• _WORK INSTRUCTIONS_: In the listing below, find the line containing "For every layout element, output its label and" and the line containing "Document page, 1275x1650 pixels.". Repeat exactly those two lines and every line between them, nothing more.
§
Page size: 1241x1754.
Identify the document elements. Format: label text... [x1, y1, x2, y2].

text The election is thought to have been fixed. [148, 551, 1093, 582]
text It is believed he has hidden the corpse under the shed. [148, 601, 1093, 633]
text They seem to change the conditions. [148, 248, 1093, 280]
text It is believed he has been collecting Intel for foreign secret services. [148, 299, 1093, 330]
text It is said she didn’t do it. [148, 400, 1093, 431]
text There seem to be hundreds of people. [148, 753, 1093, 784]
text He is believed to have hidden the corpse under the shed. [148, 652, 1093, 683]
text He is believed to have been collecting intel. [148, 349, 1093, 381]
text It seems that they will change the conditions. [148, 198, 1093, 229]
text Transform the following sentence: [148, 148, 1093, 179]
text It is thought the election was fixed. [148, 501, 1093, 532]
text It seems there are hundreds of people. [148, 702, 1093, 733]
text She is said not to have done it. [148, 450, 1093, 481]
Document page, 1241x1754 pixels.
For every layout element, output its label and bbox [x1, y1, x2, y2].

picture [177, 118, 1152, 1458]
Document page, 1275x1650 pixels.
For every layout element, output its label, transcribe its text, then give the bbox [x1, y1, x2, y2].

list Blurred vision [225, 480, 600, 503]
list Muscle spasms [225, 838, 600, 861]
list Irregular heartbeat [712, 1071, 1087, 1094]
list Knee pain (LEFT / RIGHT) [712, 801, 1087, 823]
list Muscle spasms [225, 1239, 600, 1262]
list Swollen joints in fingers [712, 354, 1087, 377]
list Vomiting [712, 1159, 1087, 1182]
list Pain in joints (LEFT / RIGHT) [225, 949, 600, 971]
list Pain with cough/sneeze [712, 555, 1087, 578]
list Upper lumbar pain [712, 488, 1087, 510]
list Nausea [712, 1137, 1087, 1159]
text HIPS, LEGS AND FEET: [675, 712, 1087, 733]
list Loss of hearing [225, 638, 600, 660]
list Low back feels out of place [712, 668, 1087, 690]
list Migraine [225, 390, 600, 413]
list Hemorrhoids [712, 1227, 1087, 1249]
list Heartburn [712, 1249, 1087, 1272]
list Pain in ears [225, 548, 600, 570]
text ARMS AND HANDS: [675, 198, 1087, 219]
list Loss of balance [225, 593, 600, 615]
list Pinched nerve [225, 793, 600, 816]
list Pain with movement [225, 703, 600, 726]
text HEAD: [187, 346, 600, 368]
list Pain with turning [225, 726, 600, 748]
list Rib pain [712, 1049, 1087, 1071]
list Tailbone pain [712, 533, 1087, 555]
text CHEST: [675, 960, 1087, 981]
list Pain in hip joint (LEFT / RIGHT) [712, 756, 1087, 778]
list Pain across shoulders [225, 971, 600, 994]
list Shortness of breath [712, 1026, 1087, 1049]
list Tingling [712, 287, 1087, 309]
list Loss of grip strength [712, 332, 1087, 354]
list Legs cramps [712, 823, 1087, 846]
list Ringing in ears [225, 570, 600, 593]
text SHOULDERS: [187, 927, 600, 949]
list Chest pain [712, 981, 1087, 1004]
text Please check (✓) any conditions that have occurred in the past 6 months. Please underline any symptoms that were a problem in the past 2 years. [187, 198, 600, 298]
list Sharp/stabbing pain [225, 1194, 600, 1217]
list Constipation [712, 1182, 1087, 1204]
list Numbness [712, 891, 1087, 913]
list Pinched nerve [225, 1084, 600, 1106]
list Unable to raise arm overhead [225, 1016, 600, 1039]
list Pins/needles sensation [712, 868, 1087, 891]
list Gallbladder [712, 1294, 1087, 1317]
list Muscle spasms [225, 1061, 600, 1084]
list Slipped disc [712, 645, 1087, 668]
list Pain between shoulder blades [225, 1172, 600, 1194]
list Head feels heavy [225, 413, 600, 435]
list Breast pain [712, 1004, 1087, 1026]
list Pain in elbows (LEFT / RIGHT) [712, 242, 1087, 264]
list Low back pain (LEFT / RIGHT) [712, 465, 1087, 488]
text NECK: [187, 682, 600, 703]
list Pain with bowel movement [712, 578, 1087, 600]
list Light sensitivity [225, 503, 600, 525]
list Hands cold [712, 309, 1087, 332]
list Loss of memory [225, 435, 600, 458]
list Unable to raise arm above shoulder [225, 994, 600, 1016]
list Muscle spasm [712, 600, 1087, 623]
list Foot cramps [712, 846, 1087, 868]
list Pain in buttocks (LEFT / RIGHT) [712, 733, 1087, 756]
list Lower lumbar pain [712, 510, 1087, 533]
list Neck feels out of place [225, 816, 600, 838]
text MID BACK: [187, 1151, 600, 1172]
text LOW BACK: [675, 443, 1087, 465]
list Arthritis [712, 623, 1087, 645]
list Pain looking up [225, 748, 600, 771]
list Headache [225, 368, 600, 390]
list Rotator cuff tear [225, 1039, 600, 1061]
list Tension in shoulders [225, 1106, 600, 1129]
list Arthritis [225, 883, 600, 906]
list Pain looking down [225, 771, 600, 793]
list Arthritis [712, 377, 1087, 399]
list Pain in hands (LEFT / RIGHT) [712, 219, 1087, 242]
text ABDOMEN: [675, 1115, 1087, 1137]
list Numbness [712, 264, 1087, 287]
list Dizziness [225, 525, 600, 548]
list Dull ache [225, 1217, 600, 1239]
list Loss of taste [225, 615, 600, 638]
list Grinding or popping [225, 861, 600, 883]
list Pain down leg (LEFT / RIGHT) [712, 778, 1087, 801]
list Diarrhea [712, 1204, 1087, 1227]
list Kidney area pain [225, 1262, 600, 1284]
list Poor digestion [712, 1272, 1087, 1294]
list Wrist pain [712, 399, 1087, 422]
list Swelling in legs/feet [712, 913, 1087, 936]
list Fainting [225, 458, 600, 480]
§
• _EXERCISE ANSWER_:
For every layout element, output its label and bbox [x1, y1, x2, y2].

picture [177, 118, 1152, 1458]
Document page, 1275x1650 pixels.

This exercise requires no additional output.